Who Are These Pan-Heretics Practicing the Arch-Sin of "Ecumenism"?

Each year during this Week of Prayer for Christian Unity, I pause to do what old Latin manuals for confession call an "examination of conscience," asking whether any significant advances towards the goal of unity have been made over the last twelve months. Can we report any "successes?" Or should we instead confess any failures--either new ones, or exacerbations (or an unsatisfactory mitigation) of existing ones?

I made the mistake before Christmas of getting entangled in a Facebook "discussion" with a few especially embittered Orthodox who denounced me, and all non-Orthodox, as heretics at best, dwelling in unmitigated darkness without even so much as the grace of baptism to save my soul. I am guilty, inter alia, of subscribing to the "pan-heresy of ecumenism," which means I am also ipso facto a "modernist," a Latin "neo-papalist," and in general someone who has not followed the apparently infallible and all-knowing "Holy Fathers" who were, we are cheerfully led to believe without a shred of evidence, against all these things--however anachronistic it is to claim such. As I never tire of pointing out (and did this week to my graduate students in ecclesiology), if we really practiced the pan-heresy of ecumenism in the manner ascribed to us, we would have achieved a perfectly useless and totally anemic "unity" a long time ago. The fact we are still not united is evidence that most if not all of us are not willing to compromise on fundamental truth-claims.

What was striking was how widely these charges were applied on certain Facebook fora to others within Orthodoxy as well. When I posed a simple question asking for a definition of these charges in clear and commonly accepted terms (Catholics, a century on, still do not agree on a shared definition of what the "modernism" was against which Pius X raged), and for concrete evidence of them, including names of real live human beings who openly and admittedly subscribe to these views, I was of course given none.
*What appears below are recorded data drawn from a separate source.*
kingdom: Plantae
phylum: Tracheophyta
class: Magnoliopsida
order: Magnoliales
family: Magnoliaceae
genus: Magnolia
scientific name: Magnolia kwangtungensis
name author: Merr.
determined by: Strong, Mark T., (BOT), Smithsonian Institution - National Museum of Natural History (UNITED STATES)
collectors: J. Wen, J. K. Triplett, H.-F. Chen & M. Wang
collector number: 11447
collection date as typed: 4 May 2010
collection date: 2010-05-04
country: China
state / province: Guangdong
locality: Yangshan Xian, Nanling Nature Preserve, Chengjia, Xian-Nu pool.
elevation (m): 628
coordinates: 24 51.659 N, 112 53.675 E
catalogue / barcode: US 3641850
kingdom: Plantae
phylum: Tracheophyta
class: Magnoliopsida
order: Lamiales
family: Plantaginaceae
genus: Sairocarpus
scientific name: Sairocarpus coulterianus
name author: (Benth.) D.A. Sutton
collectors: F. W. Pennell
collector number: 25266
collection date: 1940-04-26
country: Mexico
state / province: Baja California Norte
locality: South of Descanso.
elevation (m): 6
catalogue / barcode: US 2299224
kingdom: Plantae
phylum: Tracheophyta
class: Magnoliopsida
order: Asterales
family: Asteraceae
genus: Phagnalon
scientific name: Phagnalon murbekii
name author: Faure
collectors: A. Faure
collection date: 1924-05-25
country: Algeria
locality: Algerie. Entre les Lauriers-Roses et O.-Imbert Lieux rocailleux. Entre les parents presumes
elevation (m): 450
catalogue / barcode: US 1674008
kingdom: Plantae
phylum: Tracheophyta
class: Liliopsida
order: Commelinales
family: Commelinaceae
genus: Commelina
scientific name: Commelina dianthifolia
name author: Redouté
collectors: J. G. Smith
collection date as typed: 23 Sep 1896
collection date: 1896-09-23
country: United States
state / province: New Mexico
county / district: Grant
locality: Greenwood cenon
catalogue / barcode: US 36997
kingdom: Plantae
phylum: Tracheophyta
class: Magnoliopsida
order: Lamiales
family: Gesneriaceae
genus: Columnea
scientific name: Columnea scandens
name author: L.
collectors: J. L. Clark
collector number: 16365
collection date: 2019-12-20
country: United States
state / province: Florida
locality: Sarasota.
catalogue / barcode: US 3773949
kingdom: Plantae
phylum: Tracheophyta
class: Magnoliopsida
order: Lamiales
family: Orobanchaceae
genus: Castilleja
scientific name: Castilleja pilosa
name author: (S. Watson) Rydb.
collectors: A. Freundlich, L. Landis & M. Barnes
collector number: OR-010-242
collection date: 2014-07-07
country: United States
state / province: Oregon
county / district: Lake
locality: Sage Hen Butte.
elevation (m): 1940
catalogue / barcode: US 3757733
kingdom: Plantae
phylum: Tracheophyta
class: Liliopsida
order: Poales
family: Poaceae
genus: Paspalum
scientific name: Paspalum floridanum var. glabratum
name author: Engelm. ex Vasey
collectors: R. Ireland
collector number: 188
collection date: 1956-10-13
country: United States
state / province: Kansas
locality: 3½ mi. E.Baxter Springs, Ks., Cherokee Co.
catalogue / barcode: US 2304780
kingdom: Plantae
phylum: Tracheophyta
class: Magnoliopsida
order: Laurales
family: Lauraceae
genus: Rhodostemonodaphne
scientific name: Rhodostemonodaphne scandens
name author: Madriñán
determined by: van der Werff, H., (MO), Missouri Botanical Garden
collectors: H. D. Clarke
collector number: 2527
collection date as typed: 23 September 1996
Instead one person stormed off with the predictable and amusing charge that she wouldn't supply evidence because, as a non-Orthodox, I was too blinded by "pride" and heresy to be able to accept the evidence with "humility." That, of course, is just a cowardly dodge and it meant what I had long suspected: she was dealing in caricatures and indulging in demonization of those who do not accept the particularly virulent ideology she and others have substituted for genuine faith practiced with real charity instead of hostility.

Before Christmas, when I was discussing the outstanding new book Orthodox Constructions of the West, I began by noting the importance which Robert Taft puts on confessing one's sins against unity and being honest about them. Taft lamented that not many do that in the Christian East. Well one historian and Orthodox priest has just done that in an outstanding reflection. Fr. Oliver Herbel writes a powerful and eloquent reflection here, and I very much urge you to go read it. (I will have an interview in the coming days with Fr. Oliver about his new book, Turning to Tradition: Converts and the Making of an American Orthodox Church.)

And if you are inclined to wait a bit, and reflect on where we have come in the past century, and where we are headed ("we" being those of us committed to propagating and vigorously advancing the "pan-heresy of ecumenism" in the belief that our Lord wants us all to be united [cf. John 17]), then you may want to hold out until April for the publication of Michael Kinnamon,  Can a Renewal Movement Be Renewed?: Questions for the Future of Ecumenism (Eerdmans, 2014), 176pp.

About this book the publisher tells us:
There is no doubt that ecumenism occupies a prominent place in the history of the church in the twentieth century: countless churches have been renewed through encounter with Christian sisters and brothers in other confessions and cultures. But it is not clear that this ecumenical impulse will continue to figure prominently in the church’s story.

In this book Michael Kinnamon argues that the ecumenical movement, which has given such energy and direction to the church, needs to be reconceived in a way that provides renewing power for the church in this era -- and he shows how this might happen. He names the problems with ecumenism, identifies strengths and accomplishments upon which the church now can build, and suggests practical, concrete steps we can take in the direction of revitalization.